Five men from Northern Virginia were detained at a house in Sargodha, a town in Pakistan’s Punjab province. The house reportedly belonged to Khalid Farooq, the father of one of the young men, Umer Farooq. According to police sources cited by the NY Times, Khalid Farooq is said to have ties to Jaish-e-Muhammad, a banned Punjabi militant group. The NY Times added in its coverage, “Pakistani news reports also said security officials linked the house to the militant group.”
The story garnered much Western media attention earlier on Wednesday, though most news agencies could not say whether the five men, three of Pakistani heritage, one Egyptian and one Yemeni (all were American citizens), had any direct links to terrorism or were even the same five men who had disappeared from their homes in Alexandria, Virginia late last month. However, as the story developed and more details were known, the Washington Post confirmed all five men, ranging in age from 19 to 25, were reported missing by their families last week in the U.S. and were taken into custody near Lahore on Monday. According to the Post,
The men…went overseas without telling their families, who grew concerned after a family member called one of them on his cellphone and “the conversation ended abruptly,” said Nihad Awad, national executive director of the Council on American-Islamic Relations.
CAIR reportedly got the men’s families in touch with the Federal Bureau of Investigation (FBI) last week, where they played an 11-minute English video “with jihadist undertones” for agents and Muslim leaders at a lawyer’s office. Discussing the video with the Washington Post, Awad said, “I was very disturbed by the contents. . . . It made references to the ongoing conflicts in the world and that a Muslim has to do something about them,” adding that it showed “a profound misunderstanding and potential misuse of Koranic verses.”
However, although Awad called the video “a farewell statement,” law enforcement sources assert that there is no evidence verifying this claim, adding they “had no information on the men’s intentions.” One official further noted that they had no reason to believe there “was some big plot or big plan…Our primary focus is, let’s get them back safely.”
Looking at the facts so far, it seems there is little direct evidence so far linking these young men to terrorism. Nevertheless, the Western media coverage of the development has been interesting. First, the story gained significantly more traction in the Western/U.S. media than in Pakistan, where the arrests actually took place, [though Pakistani outlets did cover the story Thursday]. Second, several of these news agencies framed the arrests in light of the recent shootings at Fort Hood, Texas and the charges filed this week against David Headley, a Chicago man accused of links to last year’s Mumbai attacks, [Headley, a Pakistani-American, pleaded not guilty in court today]. The NY Times in its coverage Wednesday noted these recent arrests come “at a time of growing concern about homegrown terrorism” in the United States. However, by grouping today’s arrests with Fort Hood and Headley, are news outlets in effect sealing their guilt or merely pointing out a potential trend?

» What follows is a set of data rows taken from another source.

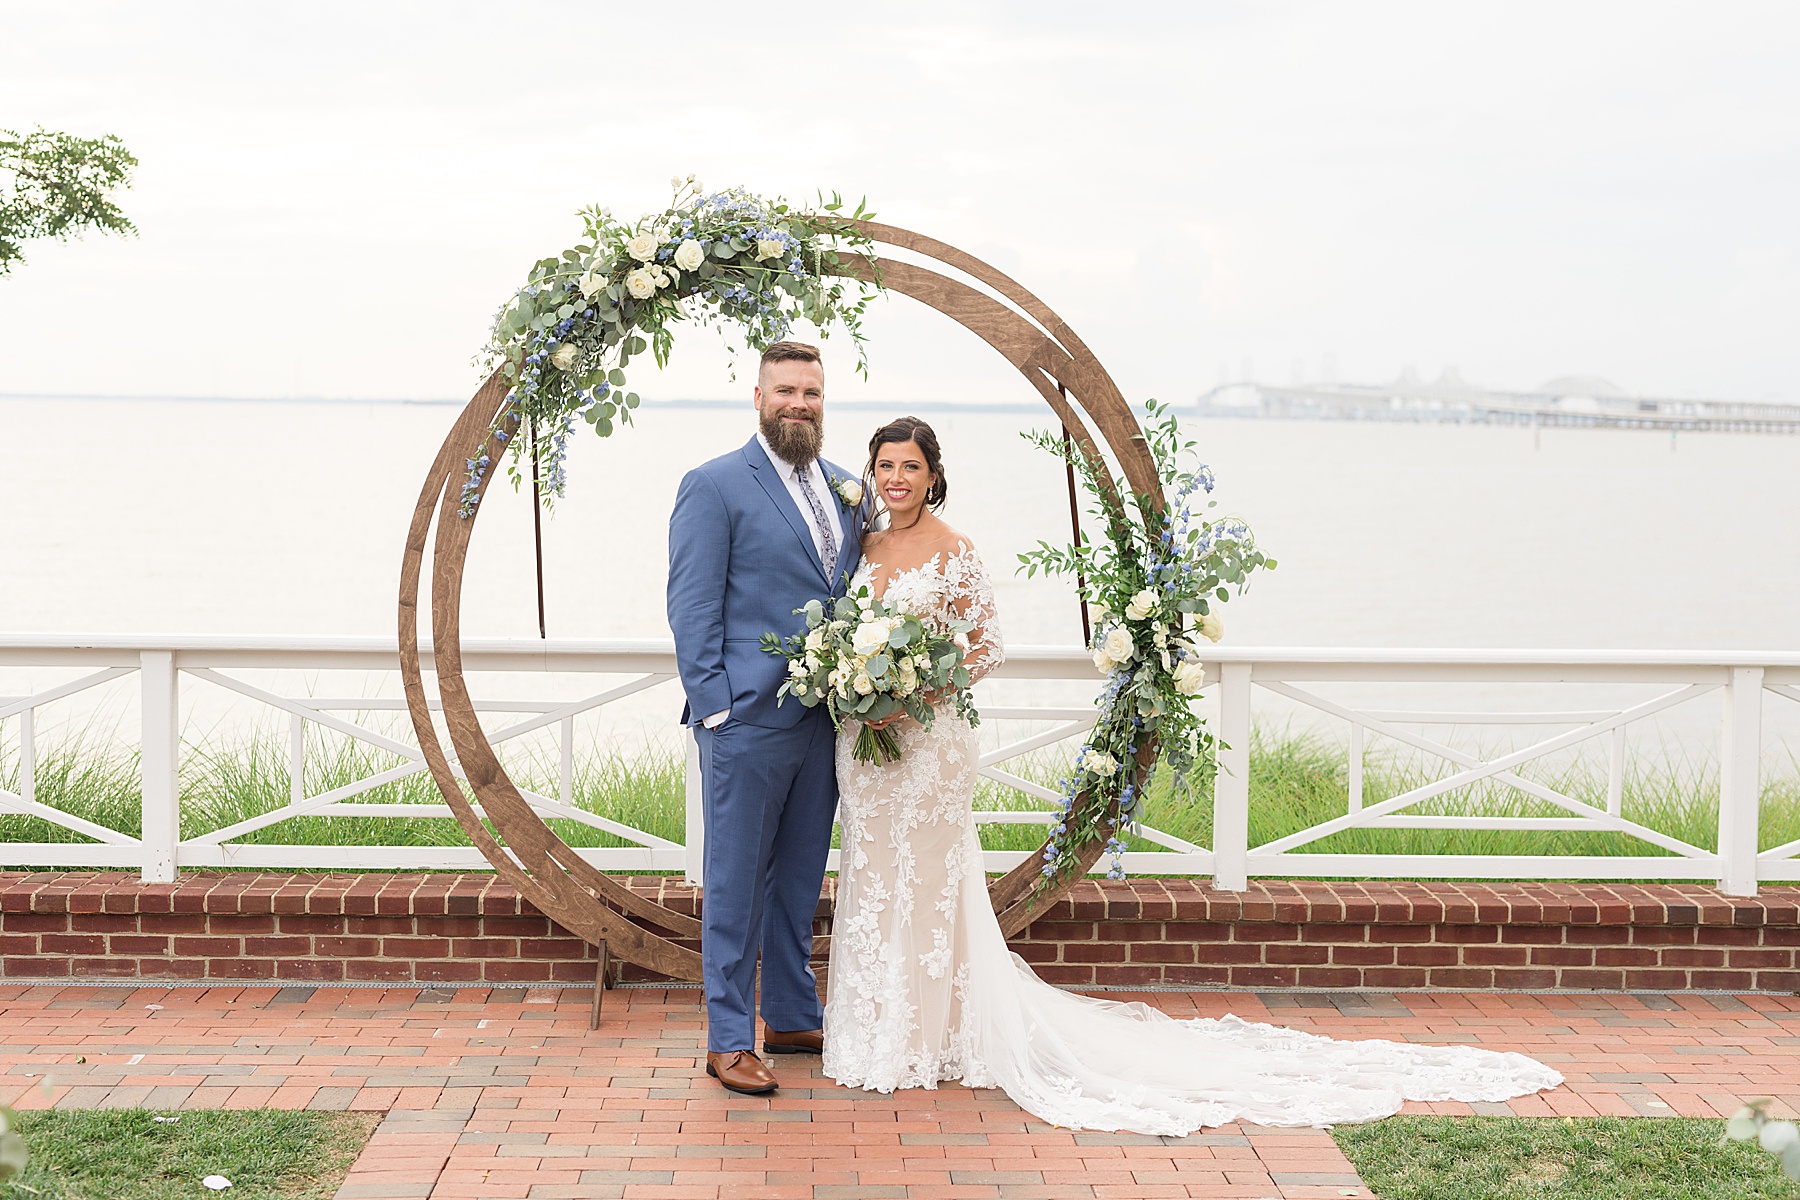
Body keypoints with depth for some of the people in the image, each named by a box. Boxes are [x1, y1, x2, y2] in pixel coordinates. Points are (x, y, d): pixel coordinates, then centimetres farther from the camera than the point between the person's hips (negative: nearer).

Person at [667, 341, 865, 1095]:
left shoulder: (844, 489, 13)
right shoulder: (714, 486, -6)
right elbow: (692, 609, -9)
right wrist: (713, 709, -14)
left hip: (825, 721, 6)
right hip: (748, 721, -6)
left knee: (799, 880, 17)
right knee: (737, 885, 2)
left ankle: (793, 1019, 29)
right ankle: (729, 1041, 11)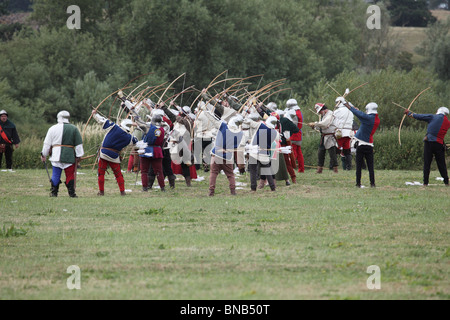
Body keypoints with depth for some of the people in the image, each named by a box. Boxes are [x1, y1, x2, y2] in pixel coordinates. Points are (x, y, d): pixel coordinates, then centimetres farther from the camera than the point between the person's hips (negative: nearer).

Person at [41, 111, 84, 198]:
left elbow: (47, 144, 9)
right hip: (69, 156, 0)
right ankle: (72, 193, 4)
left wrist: (44, 155, 17)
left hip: (56, 155, 0)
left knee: (56, 174, 6)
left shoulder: (53, 129, 5)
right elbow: (78, 144, 5)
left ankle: (53, 192, 8)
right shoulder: (74, 129, 5)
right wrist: (79, 155, 10)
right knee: (70, 174, 5)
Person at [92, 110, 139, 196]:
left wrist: (95, 114, 17)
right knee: (118, 174, 13)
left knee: (101, 173, 9)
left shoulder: (113, 127, -5)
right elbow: (135, 141, 21)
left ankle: (101, 191, 9)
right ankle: (122, 191, 11)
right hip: (114, 157, 1)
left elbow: (102, 120, 0)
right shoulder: (128, 137, 2)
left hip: (104, 153, -1)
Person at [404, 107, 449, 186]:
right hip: (439, 144, 2)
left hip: (429, 142, -2)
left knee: (427, 163, 2)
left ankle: (425, 182, -1)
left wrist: (408, 113, 18)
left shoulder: (433, 117, -1)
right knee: (441, 164, 8)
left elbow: (419, 117, 4)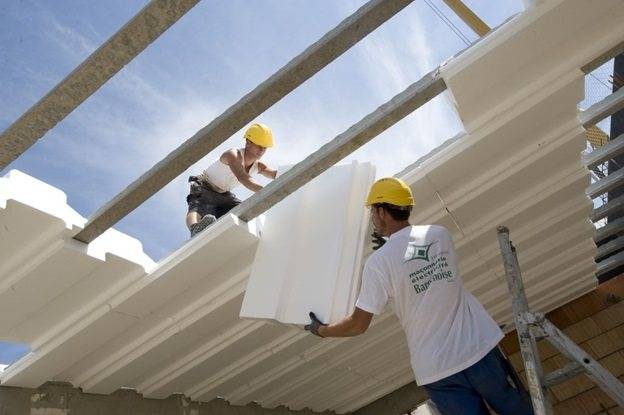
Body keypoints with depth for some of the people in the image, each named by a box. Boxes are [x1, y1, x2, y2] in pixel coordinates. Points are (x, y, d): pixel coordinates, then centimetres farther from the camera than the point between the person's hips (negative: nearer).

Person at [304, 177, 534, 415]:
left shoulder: (378, 262, -14)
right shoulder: (440, 233, -1)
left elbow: (358, 325, -8)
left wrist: (321, 330, 11)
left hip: (438, 369, -3)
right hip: (481, 348, 4)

Newsweek cited a source familiar with the investigation, who noted the family “of at least one of the detained men attends the Dar Al-Hijrah mosque, located in a Virginia suburb of Washington,” the same mosque also once attended by Maj. Nidal Hasan, the accused Fort Hood shooter. Newsweek added, “Before 9/11, one of the mosque’s preachers, Anwar al-Awlaki, was in contact with at least two of the 9/11 hijackers.”
If this news coverage is reflective of anything, it’s of the increasing interconnected and transnational nature of militancy, a point that is certain to have ramifications for Pakistan if this story plays out. It also seems to indicate an increasing U.S. paranoia reminiscent of the months following 9/11. While this paranoia is not unfounded (Fort Hood was of course an immense tragedy), I find it disconcerting that we cry, “witch!” with near reckless abandon before all the facts have been revealed. I also find it sad that the Muslim-American community has to constantly be on the defensive, releasing immediate statements in the aftermath of such developments, initiating campaigns to educate Americans about Islam.
I’ll leave you with a quote by Ali Eteraz, author of Children of Dust, who recently raised an important point worthy of debate:
There is no need for one Muslim to condemn the crimes of another. Collective responsibility cannot, and should not, be accepted. Where one accepts collective responsibility one opens the door to collective punishment. Are Muslims individuals? Or are they one singular marionette that pirouettes each time its string is pulled?